Missing Words II (2016) - For Brass Quintet
$ 95.00
Instrumentation
For Brass Quintet
Commissioned by the Aspen Music Festival and School, Robert Spano, Music Director
for the American Brass Quintet
Program Note
“Missing Words II” (2016) is the second in an ongoing series of compositions composed in homage to Ben Schott’s book Schottenfreude (Blue Rider Press/Penguin Group), a collection of newly created German words for contemporary life. The German language has the capability to create new words through the combination of shorter words and can express complex concepts in a single word for which there is no direct translation in other languages. Such words include Schadenfreude, Doppelgänger and Wanderlust, and these have been adopted into use in English. With his new book, Ben Schott proposes new words missing from the English language that we can choose to adopt into our own vocabulary.
My piece is a series of short, playful musical responses to the definitions of three of Schott’s new words. The first movement responds to Schott’s word “Leertretung,” which he directly translates as “Void-Stepping” and defines as “stepping down heavily on a stair that isn’t there.” This movement is a brief tone poem that imagines the quintet as animating some kind of human-like mechanical contraption that slowly climbs up a staircase and keeps going past the final step. I treat this final “leetretung” moment in slow-motion, where, as Schott cites, we first experience a feeling of “incredulousness” followed by “resignation.” Our climbing creature then recovers and walks away on level ground.

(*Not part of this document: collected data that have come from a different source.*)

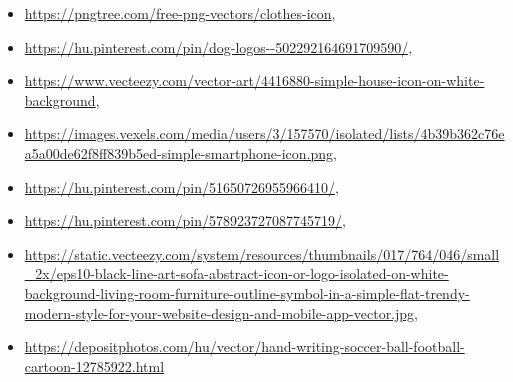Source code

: \documentclass[]{thesis-ekf}
\theoremstyle{definition}
\theoremstyle{remark}
\begin{document}
\begin{thebibliography}{2}
\begin{itemize}
				\item \url{https://pngtree.com/free-png-vectors/clothes-icon},
				\item \url{https://hu.pinterest.com/pin/dog-logos--502292164691709590/},
				\item \url{https://www.vecteezy.com/vector-art/4416880-simple-house-icon-on-white-background},
				\item \url{https://images.vexels.com/media/users/3/157570/isolated/lists/4b39b362c76ea5a00de62f8ff839b5ed-simple-smartphone-icon.png},
				\item \url{https://hu.pinterest.com/pin/51650726955966410/},
				\item \url{https://hu.pinterest.com/pin/578923727087745719/},
				\item \url{https://static.vecteezy.com/system/resources/thumbnails/017/764/046/small_2x/eps10-black-line-art-sofa-abstract-icon-or-logo-isolated-on-white-background-living-room-furniture-outline-symbol-in-a-simple-flat-trendy-modern-style-for-your-website-design-and-mobile-app-vector.jpg},
				\item \url{https://depositphotos.com/hu/vector/hand-writing-soccer-ball-football-cartoon-12785922.html}
			
			\end{itemize}
		
		
	\end{thebibliography}
	
	
\end{document}
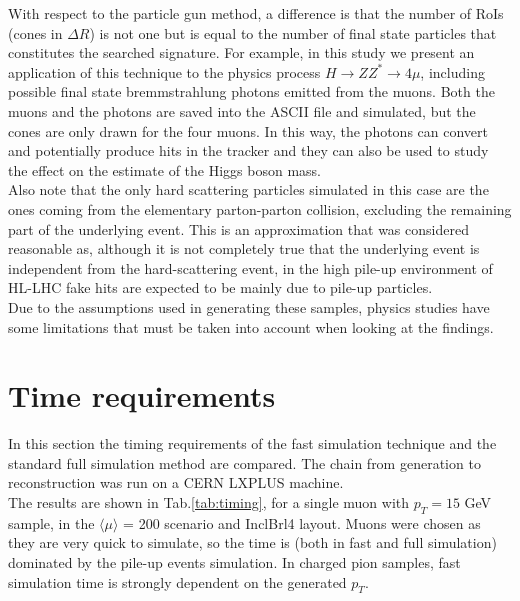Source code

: \documentclass[a4paper,twoside,12pt]{book}
\begin{document}
With respect to the particle gun method, a difference is that the number of RoIs (cones in
$\Delta R$) is not one but is equal to the number of final state particles that constitutes the
searched signature. For example,
in this study we present an application of this technique to the physics process
$H \rightarrow ZZ^* \rightarrow 4\mu$, including possible final state bremmstrahlung photons emitted from the muons. Both the muons and the photons are saved into the 
ASCII file and simulated, but the cones are only drawn for the four muons. In this way, the photons can convert and potentially produce hits in the
tracker and they can also be used to study the effect on the estimate of the Higgs boson mass.\\

Also note that the only hard scattering particles simulated in this case are the ones coming from
the elementary parton-parton collision, excluding the remaining part of the underlying event. This
is an approximation that was considered reasonable as, although it is not completely
true that the underlying event is independent from the hard-scattering event, in the high pile-up
environment of HL-LHC fake hits are expected to be mainly due to pile-up particles. \\

Due to the assumptions used in generating these samples, physics studies have some limitations that must be taken into
account when looking at the findings.

\section{Time requirements}

In this section the timing requirements of the fast simulation technique and the
standard full simulation method are compared.
The chain from generation to reconstruction was run on a 
CERN LXPLUS machine. \\

The results are shown in Tab.\ref{tab:timing}, for a single muon with $p_{T} = 15$ GeV sample,
in the $\langle\mu\rangle$ = 200 scenario and InclBrl4 layout. Muons were chosen as 
they are very quick to simulate, so the time is (both in fast and full simulation) 
dominated by the pile-up events simulation. In charged pion samples, fast simulation time is strongly 
dependent on the generated $p_{T}$.
\end{document}
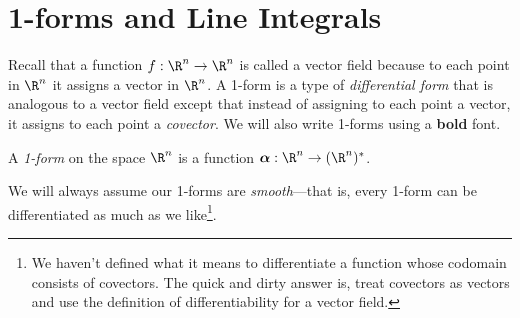 \begin{center}
\end{center}


\section{1-forms and Line Integrals}

Recall that a function $f:\R^n\to\R^n$ is called a
vector field because to each point in $\R^n$ it assigns a
vector in $\R^n$.  A 1-form is a type of \emph{differential 
form} that is analogous to a vector field
except that instead of assigning to each point a vector,
it assigns to each point a \emph{covector}.  We will also write
1-forms using a \textbf{bold} font.

\begin{definition}[1-form]
	A \emph{1-form} on the space $\R^n$ is a function
	$\bm \alpha: \R^n\to (\R^n)^*$.
\end{definition}
We will always assume our 1-forms are \emph{smooth}---that is, every 1-form
can be differentiated as much as we like\footnote{ We haven't defined
what it means to differentiate a function whose codomain consists of covectors.
The quick and dirty answer is, treat covectors as vectors and use
the definition of differentiability for a vector field.}.

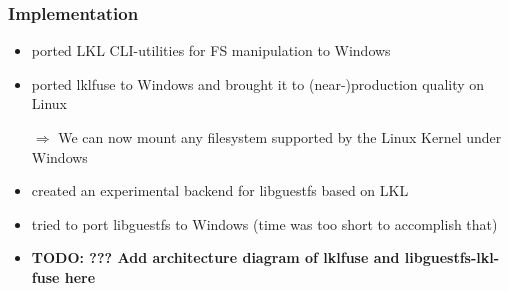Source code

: 

\begin{frame}

\frametitle{Implementation}
\begin{itemize}
    \item ported LKL CLI-utilities for FS manipulation to Windows
    \item ported lklfuse to Windows and brought it to (near-)production quality on Linux
    \item[$\Rightarrow$] We can now mount any filesystem supported by the Linux Kernel under Windows
    \item created an experimental backend for libguestfs based on LKL
    \item tried to port libguestfs to Windows (time was too short to accomplish that)
    \item \textbf{TODO: ??? Add architecture diagram of lklfuse and libguestfs-lkl-fuse here }
\end{itemize}


\end{frame}
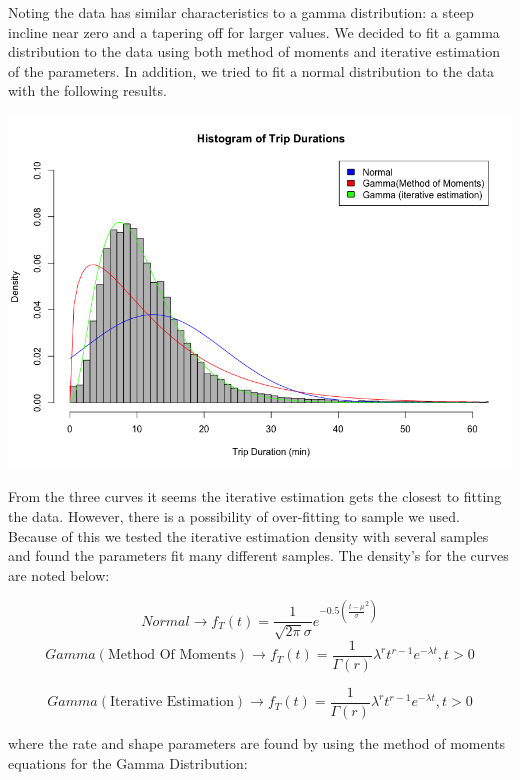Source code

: \documentclass{article}
\numberwithin{equation}{section}
\begin{document}
Noting the data has similar characteristics to a gamma distribution: a steep incline near zero and a tapering off for larger values. We decided to fit a gamma distribution to the data using both method of moments and iterative estimation of the parameters. In addition, we tried to fit a normal distribution to the data with the following results. 

\includegraphics[scale=0.5]{normal_vs_gamma(mm)_gamma(iterative).png}

From the three curves it seems the iterative estimation gets the closest to fitting the data. However, there is a possibility of over-fitting to sample we used. Because of this we tested the iterative estimation density with several samples and found the parameters fit many different samples. The density's for the curves are noted below:

\begin{equation}
    Normal \rightarrow  f_T(t) = \frac{1}{\sqrt{2\pi} \sigma}e^{-0.5(\frac{t-\mu}{\sigma}^2)}
\end{equation}
\begin{equation}
    Gamma (\text{Method Of Moments}) \rightarrow f_T(t) = \frac{1}{\Gamma(r)} \lambda^r t^{r-1}e^{-\lambda t}, t > 0
\end{equation}

\begin{equation}
    Gamma (\text{Iterative Estimation}) \rightarrow f_T(t) = \frac{1}{\Gamma(r)} \lambda^r t^{r-1}e^{-\lambda t}, t > 0
\end{equation}

where the rate and shape parameters are found by using the method of moments equations for the Gamma Distribution: 
\end{document}
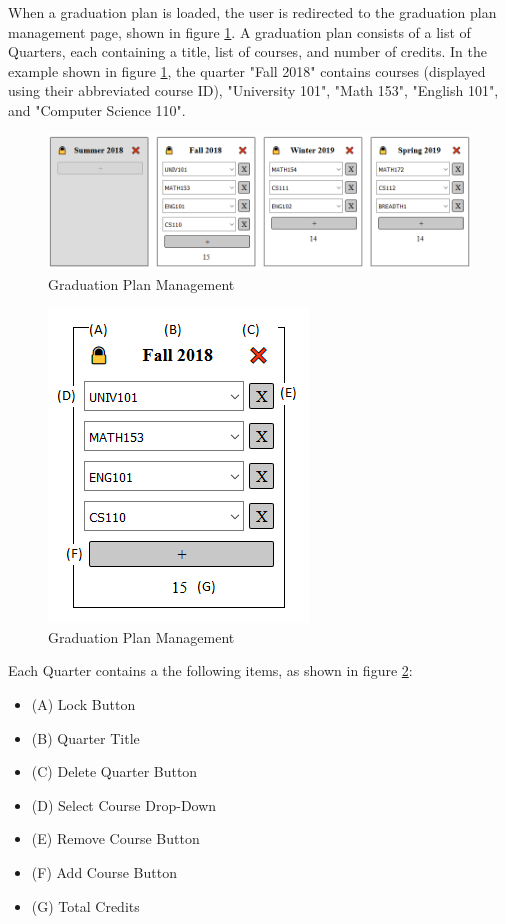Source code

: \documentclass[]{article}
\begin{document}
		When a graduation plan is loaded, the user is redirected to the graduation plan management page, shown in figure \ref{planmanagement}. A graduation plan consists of a list of Quarters, each containing a title, list of courses, and number of credits. In the example shown in figure \ref{planmanagement}, the quarter "Fall 2018" contains courses (displayed using their abbreviated course ID), "University 101", "Math 153", "English 101", and "Computer Science 110". 
		\begin{figure}[H]
			\caption{Graduation Plan Management}
			\label{planmanagement}
			\centering
			\includegraphics[width=\textwidth]{planmanagement.PNG}
		\end{figure}
		\begin{figure}[H]
			\caption{Graduation Plan Management}
			\label{quarter}
			\centering
			\includegraphics{quarter.PNG}
		\end{figure}
		Each Quarter contains a the following items, as shown in figure \ref{quarter}:
		\begin{itemize}
			\item (A) Lock Button
			\item (B) Quarter Title
			\item (C) Delete Quarter Button
			\item (D) Select Course Drop-Down
			\item (E) Remove Course Button
			\item (F) Add Course Button
			\item (G) Total Credits
		\end{itemize}
		
\end{document}

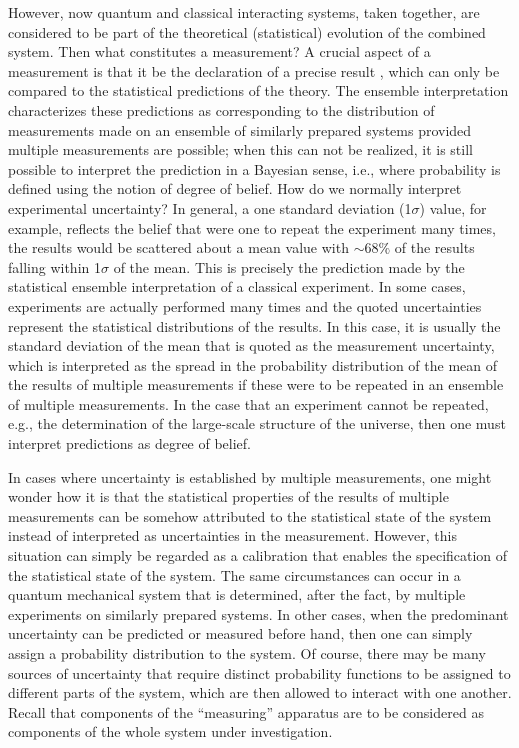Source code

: \documentclass [12pt]{revtex4}
\begin{document}
However, now quantum and classical interacting systems, taken
together, are considered to be part of the theoretical (statistical)
evolution of the combined system. Then what constitutes a
measurement? A crucial aspect of a measurement is that it
be the declaration of a {precise} result \cite{precision}, which can only be compared
to the statistical predictions of the theory.  The ensemble
interpretation characterizes these predictions as corresponding to
the distribution of measurements made on an ensemble of similarly
prepared systems provided multiple measurements are possible; when this can not be realized, it is still possible to interpret the prediction in a
Bayesian sense, i.e., where probability is defined using the notion
of degree of belief.  How do we normally interpret experimental
uncertainty? In general, a one standard
deviation (1$\sigma$) value, for example, reflects the belief that
were one to repeat the experiment many times, the results would be
scattered about a mean value with $\sim 68 \%$ of the results
falling within 1$\sigma $ of the mean. This is precisely the
prediction made by the statistical ensemble interpretation of a
classical experiment. In some cases, experiments are actually
performed many times and the quoted uncertainties represent the
statistical distributions of the {results}. In this case, it
is usually the {standard deviation of the mean} that is
quoted as the measurement uncertainty, which is interpreted as the
spread in the probability distribution of the mean of the results of
multiple measurements if these were to be repeated in an ensemble
of multiple measurements.  In the case that an experiment cannot be
repeated, e.g., the determination of the large-scale structure of the
universe, then one must interpret predictions as degree of belief.

In cases where uncertainty is established by multiple measurements,
one might wonder how it is that the statistical properties of the
{results} of multiple measurements can be somehow attributed
to the statistical state of the system instead of interpreted as
uncertainties in the measurement. However, this situation can simply
be regarded as a {calibration} that enables the specification
of the statistical state of the system. The same circumstances can
occur in a quantum mechanical system that is determined, after the
fact, by multiple experiments on similarly prepared systems. In
other cases, when the predominant uncertainty can be
predicted or measured before hand, then one can simply assign a
probability distribution to the system. Of course, there may be many
sources of uncertainty that require distinct probability functions to be
assigned to different parts of the system, which are then allowed to
interact with one another. Recall that components of the
``measuring'' apparatus are to be considered as components of the
whole system under investigation.
\end{document}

The second movement is inspired by Schott’s word “Kraftfahrzeugsinnenausstattungsneugeruchsgenuss,” which he translates as “New Car Smell.” In this movement, I imagined sitting in a brand new car and sniffing wafts of its unique scent. The musical scent that I imagine here is hard to pin down exactly and changes slightly on each whiff, with a tinge of something special in it. Here a trio of instruments repeatedly plays the same chord, but each of the notes are traded between the instruments, creating a single harmony that can be experienced slightly differently each time it is played.
The final movement reflects on the word “Brillenbrillanz,” which translates as “Spectacles-Luminosity,” and Schott defines as “the sudden, innervating clarity afforded by new glasses.” I am very nearsighted, and so for me the difference between wearing glasses and not is especially pronounced. The memory of getting my very first pair of glasses inspired this musical response. As a child at the time, I had not realized how out-of-focus the world around me was before I experienced the clarity with my new glasses. To explore this musically, I ask the trumpet and trombone players in the quintet to each remove one of their slides. With these slides removed, by pressing a valve each player can either send the sound forwards out of the instrument’s bell, or backwards out of the opened slide. Two worlds are thus put into conversation – the brilliantly clear and rich sounds projecting towards the audience from the instruments’ bells, and the blurry, “out-of-tune” sounds emanating out through where the slides were removed.
“Missing Words II” was commissioned by the Aspen Music Festival and School, Robert Spano, Music Director, for the American Brass Quintet. The first work in the series, “Missing Words I” (2014), is scored for chamber octet and was composed for the Berlin Philharmonic’s Scharoun Ensemble.